Todo empezó con una violación múltiple en Nochebuena. La víctima, una niña de trece años. Los agresores, también menores salvo uno. Horror, consternación y una extraña cautela policial.

Pronto supimos por qué: los niños estaban tutelados por el Consell de Mallorca, la niña también y aún una segunda niña, también tutelada, que propició, cual pequeña alcahueta, la comisión del delito.

Pero aún faltaba por conocer lo peor. Lo que ese episodio escondía era una red de prostitución infantil, con los niños y niñas de los centros de menores como víctimas. Hoy hablan de dieciséis criaturas prostituidas, quince niñas y un niño, pero en noviembre de 2017, tal como destapó El Mundo en su edición balear, eran ochenta y ocho. Nadie hizo nada.

Niños tutelados, niños separados de sus familias para protegerles de ellas, niños conflictivos, niños víctimas de abusos, vidas rotas puestas en manos de la Administración para ser protegidas y recompuestas. Falso.

Como pollos sin cabeza los responsables políticos de la cosa, los que estaban entonces, los mismos que están ahora, de izquierda todos, balbucean excusas y reparten culpas, pero sobre todo, se lavan las manos: que si los protocolos funcionaron, que si hay que crear una comisión para no sé qué, que ya se despidió a seis trabajadores de los centros. Excusas.

Todos lo sabían, lo publicó la prensa. Miraron para otro lado, con esa certeza del que imparte lecciones de moral y solidaridad pero que carece de algo menos políticamente correcto pero mucho más efectivo: la compasión. Esa por la que se niega a dar por perdido a nadie ni a nadie se le presume falta de dignidad. O quizás también esa conciencia social de la que se presume, que se lleva como una marca o un pin, pero por desidia o falta de convicción, no se ejerce.

Por desgracia, ha tenido que ocurrir esa pesadilla con nombre de “manada” para que se conociesen otras no menores, y para que se supiese de ese mundo sórdido y terrible en el que acaban muchos de los niños a los que la Administración dice proteger.

No era la primera vez que esa niña –repito, de trece años– tenía relaciones con hombres, pero hasta para ella, para quien las Nochebuenas hace tiempo que dejaron de ser mágicas, esa tuvo más de cuento de terror que de Navidad.
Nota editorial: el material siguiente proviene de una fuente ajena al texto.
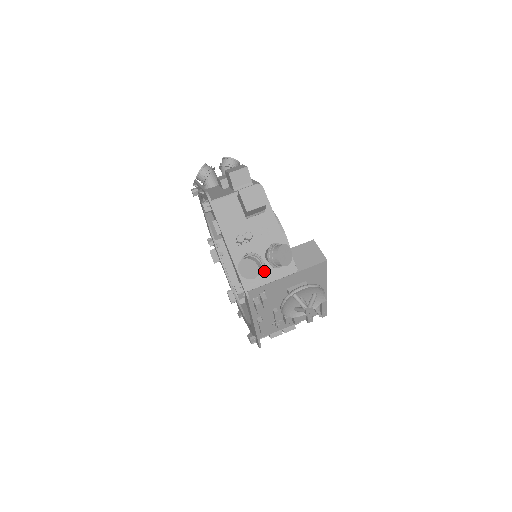
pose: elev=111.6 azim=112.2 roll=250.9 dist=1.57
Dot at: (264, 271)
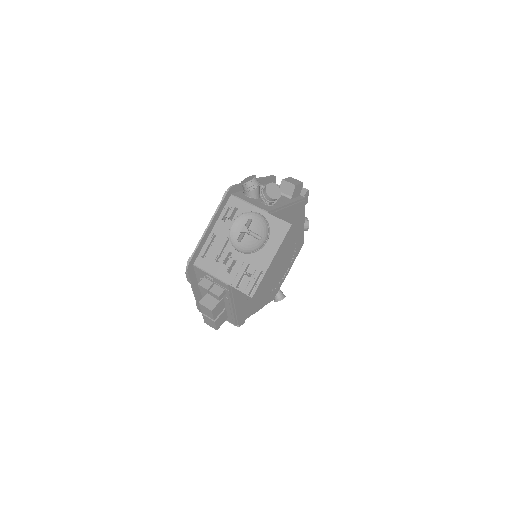
Dot at: (253, 200)
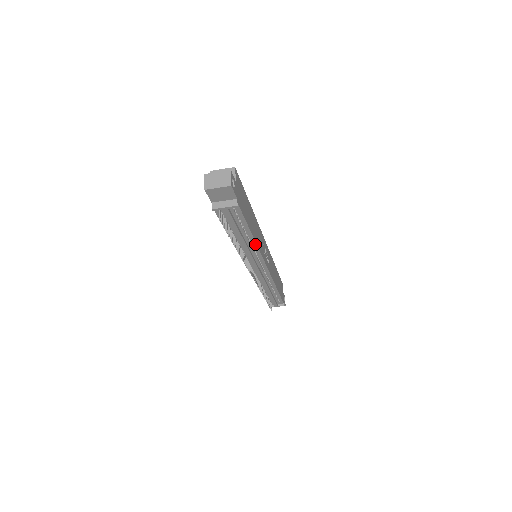
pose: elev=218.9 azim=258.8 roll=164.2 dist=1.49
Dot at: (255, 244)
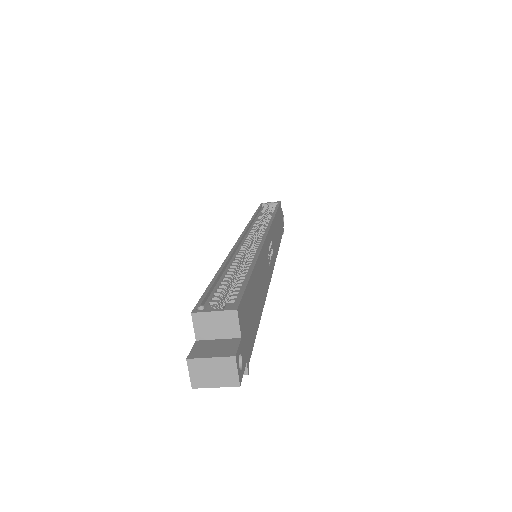
Dot at: occluded
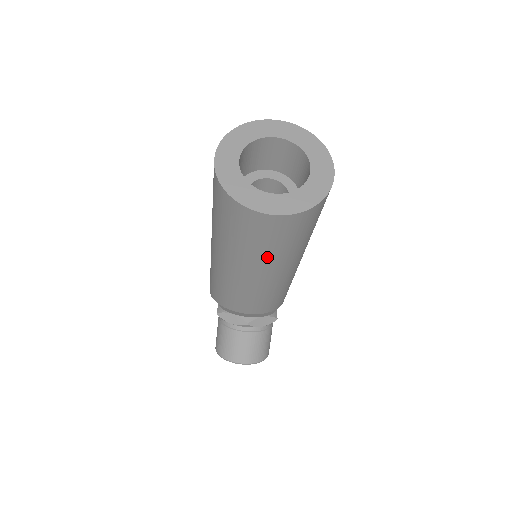
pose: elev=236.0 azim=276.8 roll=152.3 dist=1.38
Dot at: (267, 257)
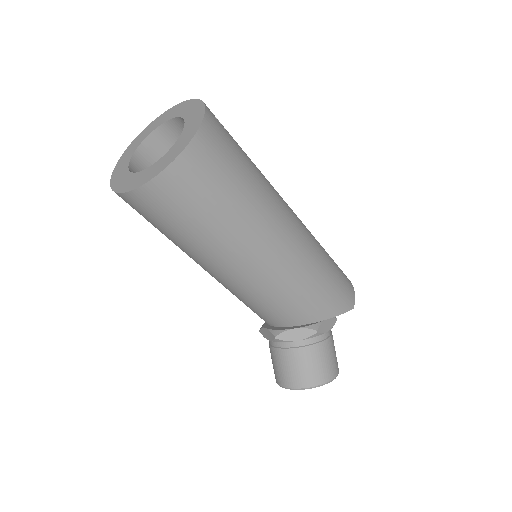
Dot at: (194, 245)
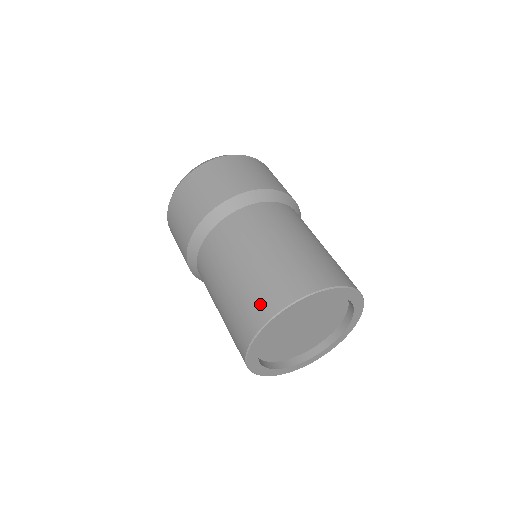
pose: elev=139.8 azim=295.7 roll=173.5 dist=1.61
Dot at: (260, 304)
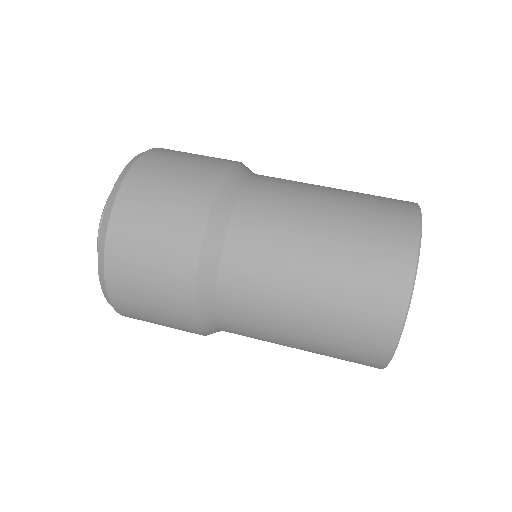
Dot at: (392, 232)
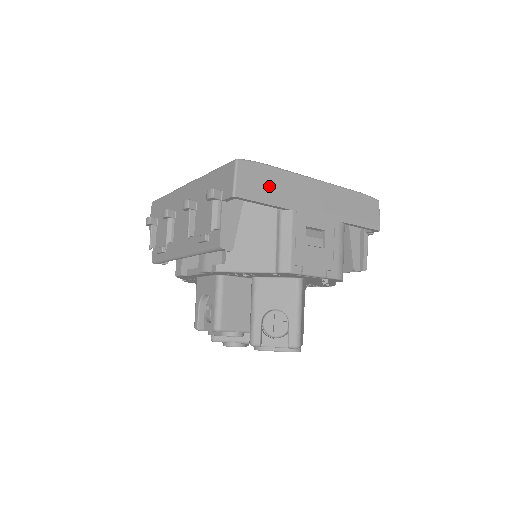
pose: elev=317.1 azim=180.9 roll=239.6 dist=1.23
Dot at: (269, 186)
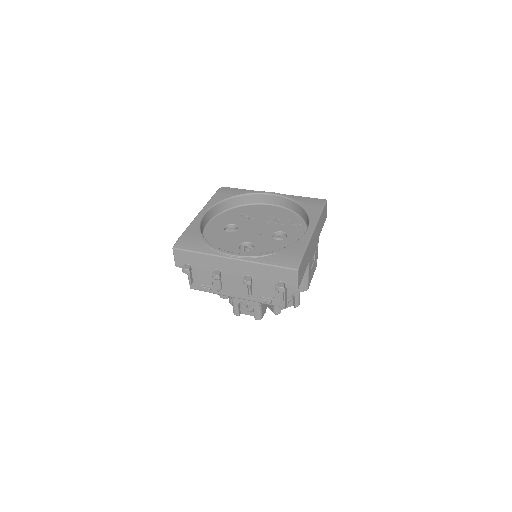
Dot at: (305, 264)
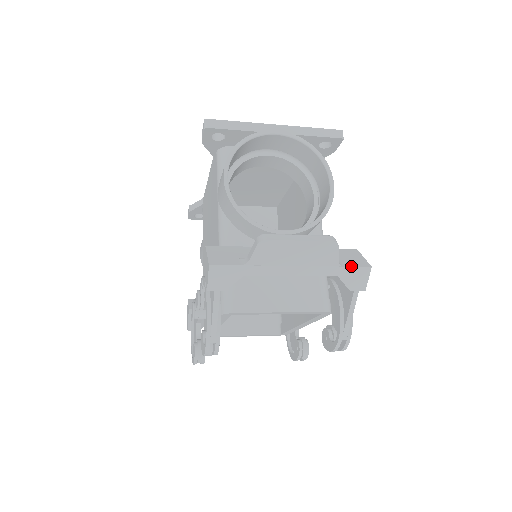
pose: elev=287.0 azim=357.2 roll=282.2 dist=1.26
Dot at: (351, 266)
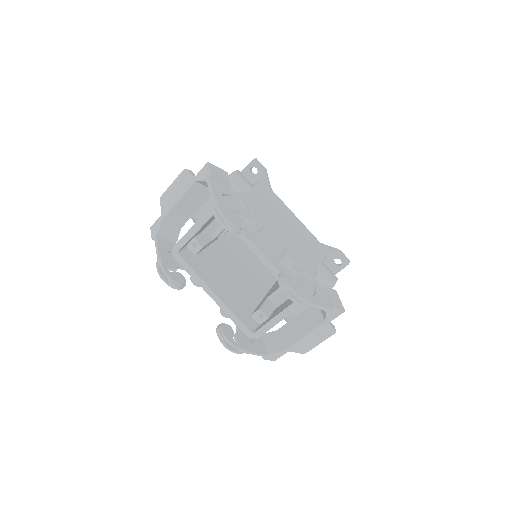
Dot at: (199, 172)
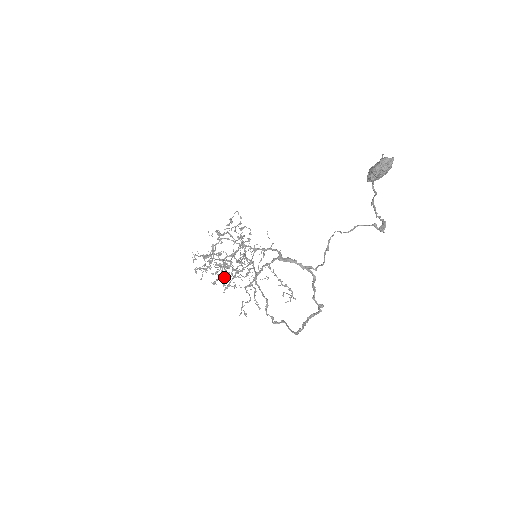
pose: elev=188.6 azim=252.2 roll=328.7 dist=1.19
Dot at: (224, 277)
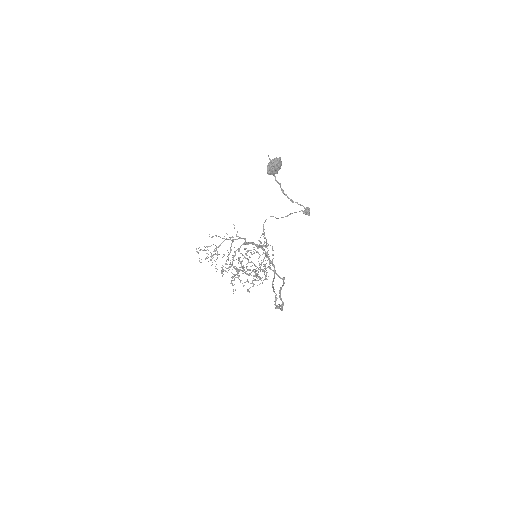
Dot at: occluded
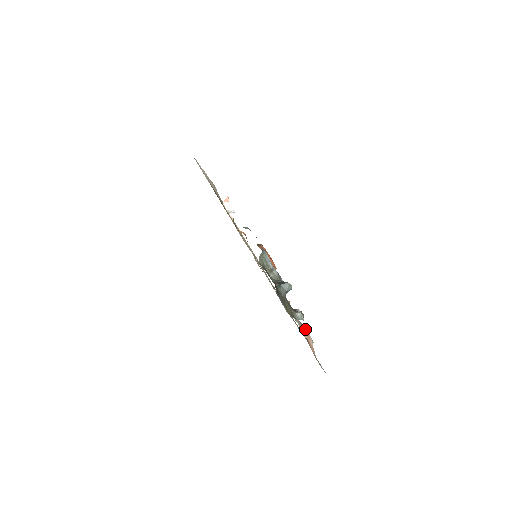
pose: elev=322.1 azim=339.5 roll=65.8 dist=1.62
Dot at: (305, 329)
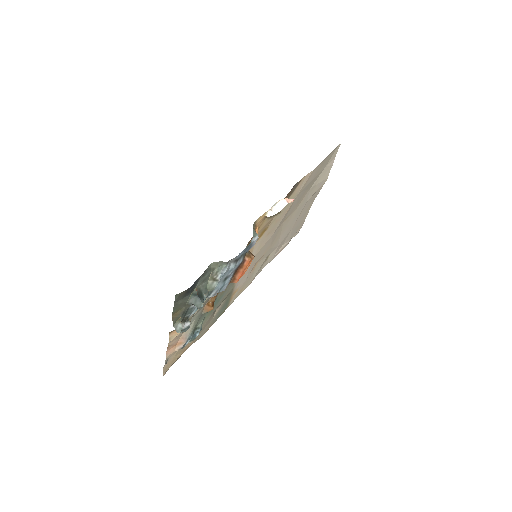
Dot at: (188, 336)
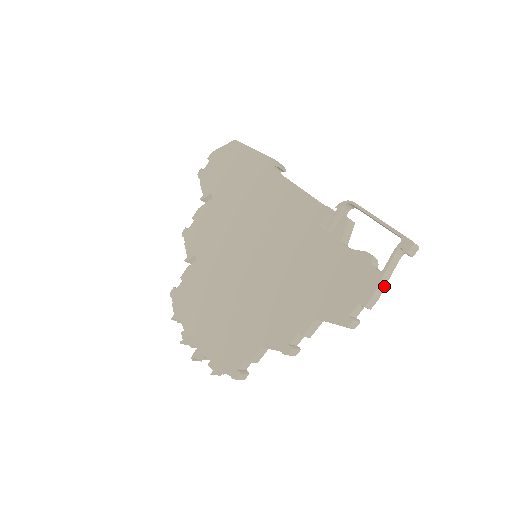
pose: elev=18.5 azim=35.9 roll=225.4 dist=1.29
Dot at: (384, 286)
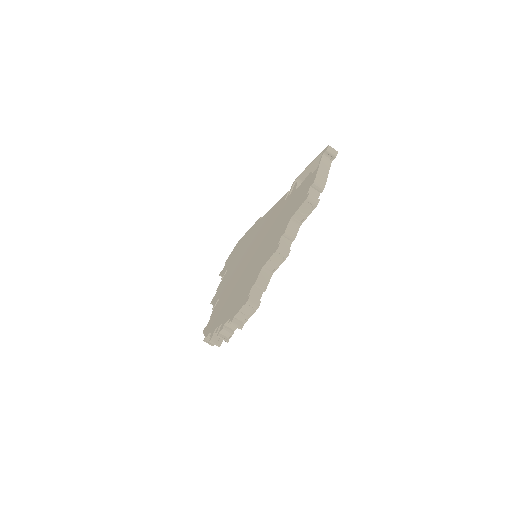
Dot at: (326, 177)
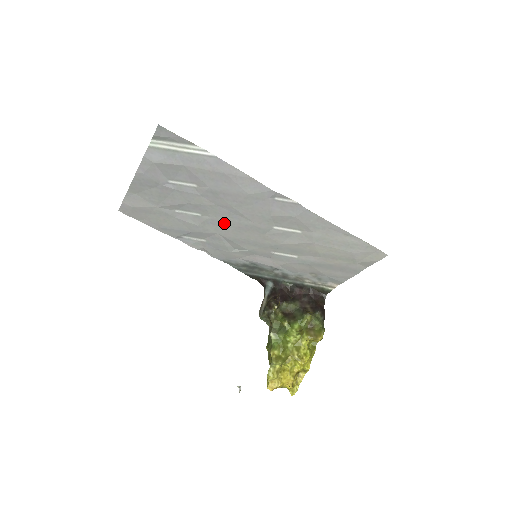
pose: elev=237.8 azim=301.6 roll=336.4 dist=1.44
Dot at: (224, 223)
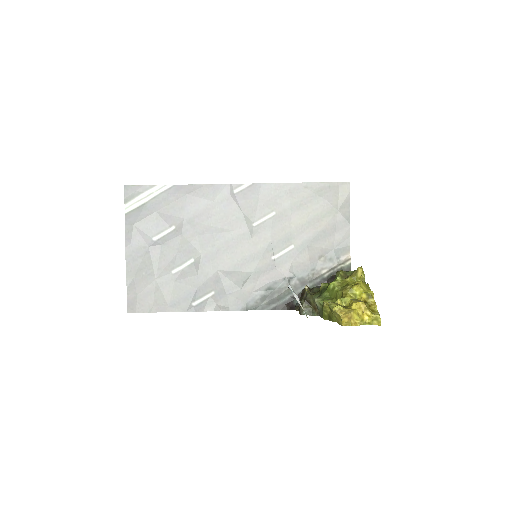
Dot at: (215, 253)
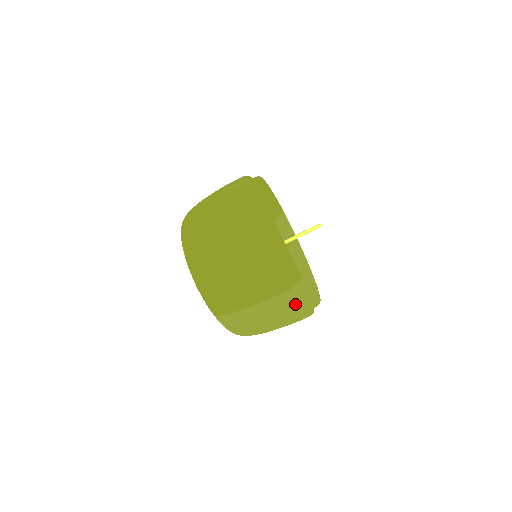
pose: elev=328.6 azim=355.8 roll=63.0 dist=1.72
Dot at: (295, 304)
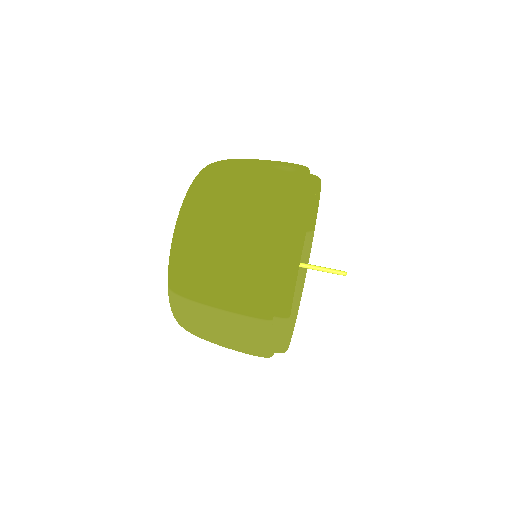
Dot at: (261, 338)
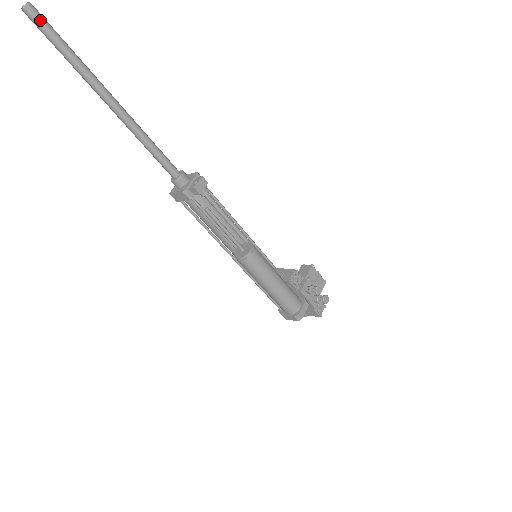
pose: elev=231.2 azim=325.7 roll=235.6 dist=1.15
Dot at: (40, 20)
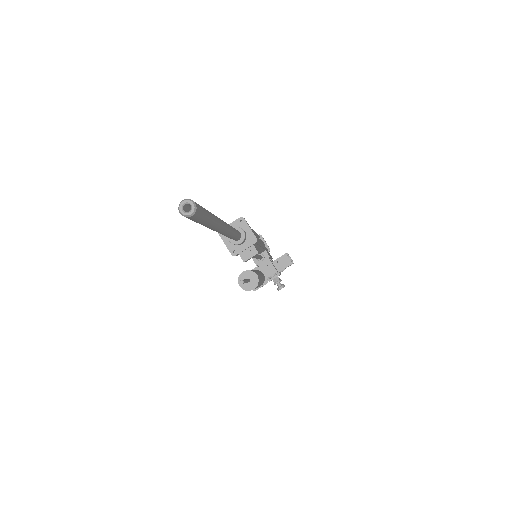
Dot at: (195, 219)
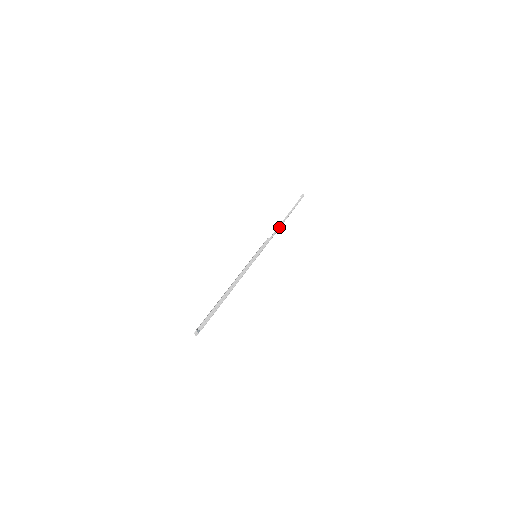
Hay en Palma un barrio que fue humilde y ahora además es mestizo. Un barrio que cuenta con un sórdido submundo en el que se compra y se vende cualquier cosa, desde material robado, a drogas y sexo, también de menores. En ese barrio hay un bar. Se llama Ático. Allí acudió la víctima y acabó con un coma etílico, obligada a beber hasta caer inconsciente, golpeada y violada.

El bar al que fue la niña es conocido por los que se escapan de los centros y es el lugar al que acuden depredadores adultos a comprar sexo infantil a cambio de dinero o regalos. Los mismos niños tutelados, son en ocasiones, los proxenetas.

Hace cerca de una década que ocurre. Ni debía ni debe ser fácil atajarlo. Pero hablamos de la Administración y lo que ha ocurrido no es una plaga bíblica ni un desastre natural del que no se puede responder.

Diez años –como mínimo– dejando a los corderos en manos de lobos mientras se miraba para otra parte. Diez años.

Muchos de esos niños ya son adultos. Han salido de los centros. Tan rotos como entraron. Probablemente peor ¿de qué les ha servido?

Hay gente a la que la vida le da las peores cartas casi desde que nacen. Niños que no saben nada de la inocencia de la infancia y aprenden pronto a desconfiar de los adultos, sobre todo de los más cercanos.

Protegerles, intentar recomponer su autoestima, hacer normales sus relaciones con la gente y darles las oportunidades que su hogar les ha negado, eso es lo que merecen.

Quien debía hacerlo, no lo ha hecho. Alguien debe responder por ello.